By Marina Malenic
Air Force leaders have drafted a plan to rebuild the service’s acquisition process in hopes of avoiding the kind of high-profile weapons-buying debacles that have embarrassed the Pentagon in recent years.
“The acquisition improvement plan is the first time the Air Force has taken a big-picture look…at its acquisition approach,” Robert Pollock, the director of the acquisition process office in the Air Force, told Defense Daily.
“In the past we’ve attempted to change how we do acquisition by changing how we do contracting” or some other narrow aspect of the process, he said during a May 27 interview at the Pentagon. “The biggest difference between this plan and the, literally, hundred-plus that have happened in the past is that this one is not just looking at one piece but rather at all the legs of the process.”
Last year, the Government Accountability Office (GAO) upheld industry protests and overturned Air Force contract award decisions in both the Combat Search-and-Rescue (CSAR-X) helicopter and KC-X aerial refueling tanker programs.
“As a result of that, the secretary wanted a hard look at what was going on in Air Force acquisition,” Pollock said. The service plans to reopen the KC-X bidding this summer, officials have said.
But even beyond the problems in the Air Force, GAO criticized the Pentagon’s acquisition process as a whole, saying that it “does not deliver the promised capabilities to the nation’s warfighters in a timely and efficient manner.” Indeed, Pollock said, the Office of the Secretary of Defense (OSD) is grappling with the same difficulties across the military services.

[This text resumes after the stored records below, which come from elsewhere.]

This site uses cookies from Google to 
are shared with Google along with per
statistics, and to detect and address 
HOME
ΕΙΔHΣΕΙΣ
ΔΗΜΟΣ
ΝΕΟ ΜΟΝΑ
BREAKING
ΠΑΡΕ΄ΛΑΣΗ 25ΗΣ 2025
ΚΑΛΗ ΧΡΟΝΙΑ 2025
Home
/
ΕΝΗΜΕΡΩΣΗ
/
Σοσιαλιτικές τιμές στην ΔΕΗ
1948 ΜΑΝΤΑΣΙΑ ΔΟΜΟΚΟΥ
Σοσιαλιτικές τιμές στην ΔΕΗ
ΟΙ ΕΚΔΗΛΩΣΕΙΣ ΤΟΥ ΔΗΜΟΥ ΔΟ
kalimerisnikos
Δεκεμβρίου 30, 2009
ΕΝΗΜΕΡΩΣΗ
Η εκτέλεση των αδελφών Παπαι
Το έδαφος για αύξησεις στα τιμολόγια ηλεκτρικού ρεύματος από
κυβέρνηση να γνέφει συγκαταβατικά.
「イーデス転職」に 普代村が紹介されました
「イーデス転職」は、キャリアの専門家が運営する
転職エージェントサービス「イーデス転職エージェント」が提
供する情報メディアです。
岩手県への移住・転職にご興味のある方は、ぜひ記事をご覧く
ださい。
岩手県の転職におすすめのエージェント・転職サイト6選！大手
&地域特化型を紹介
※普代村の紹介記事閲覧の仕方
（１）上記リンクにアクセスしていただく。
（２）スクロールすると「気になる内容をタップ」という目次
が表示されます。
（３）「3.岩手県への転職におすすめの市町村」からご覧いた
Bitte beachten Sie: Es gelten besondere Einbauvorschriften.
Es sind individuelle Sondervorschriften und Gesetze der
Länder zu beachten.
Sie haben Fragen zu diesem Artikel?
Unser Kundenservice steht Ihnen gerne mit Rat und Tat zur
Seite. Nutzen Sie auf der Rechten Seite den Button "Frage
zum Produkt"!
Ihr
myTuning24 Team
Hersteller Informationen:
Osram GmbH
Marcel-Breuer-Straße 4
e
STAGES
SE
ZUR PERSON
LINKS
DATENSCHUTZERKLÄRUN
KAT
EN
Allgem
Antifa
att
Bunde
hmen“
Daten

“Many of the things that we’re identifying are the same things that OSD is identifying for the department,” he said.
Specifically, the Air Force plan aims to:
- Revitalize the acquisition workforce;
- Improve the requirements generation process;
- Instill budget and financial discipline;
- Improve Air Force major systems source selections; and
- Establish clear lines of authority and accountability within acquisition organizations.
Three of the five problem areas–workforce issues, requirements generation problems and budget instability–are “endemic across the department,” according to Pollock.
Pollock also noted that a series of action plans to address each of those issues is being drafted by acting Air Force acquisition executive Dave Van Buren and his military deputy, Lt. Gen. Mark Shackelford. From now through September, the two plan to meet once a month with Air Force Secretary Mike Donley to lay out incremental initiatives and report their implementation.
Pollock also highlighted one significant commonality in problematic acquisitions: the difficulty of concisely translating operational needs into “actionable contract papers.”
“It’s to the government’s benefit to be as clear as possible the first time out,” he said. “The less clear we are, the less effective we are in being stewards of the people’s money.”
For example, Pollock said, discussions with industry can be more streamlined and effective when requests for proposals are clear and concise.
“We will always have discussion with industry,” he said. However, “I believe that a firmer set of requirements will eliminate much of the need for the amount of discussion that we witnessed” in the KC-X competition.
He added that those interactions will from now on be much more carefully logged.
“We’ve discovered that we have to be more rigorous in our documentation of discussions with industry,” he said.
Asked how the defense acquisition reform bill signed into law by President Obama last week will intersect with the Air Force’s reform plans, Pollock said the two are complementary.
“We have looked at the law, and…our acquisition improvement plan is a hundred percent supportive of” the new law, he said. “What we’re putting in here is very consistent with what they’re telling us to do.”
Pollock noted that Ashton Carter, the department’s undersecretary for acquisition, technology and logistics, yesterday sent a letter to the Pentagon’s acquisition community hailing the new measure.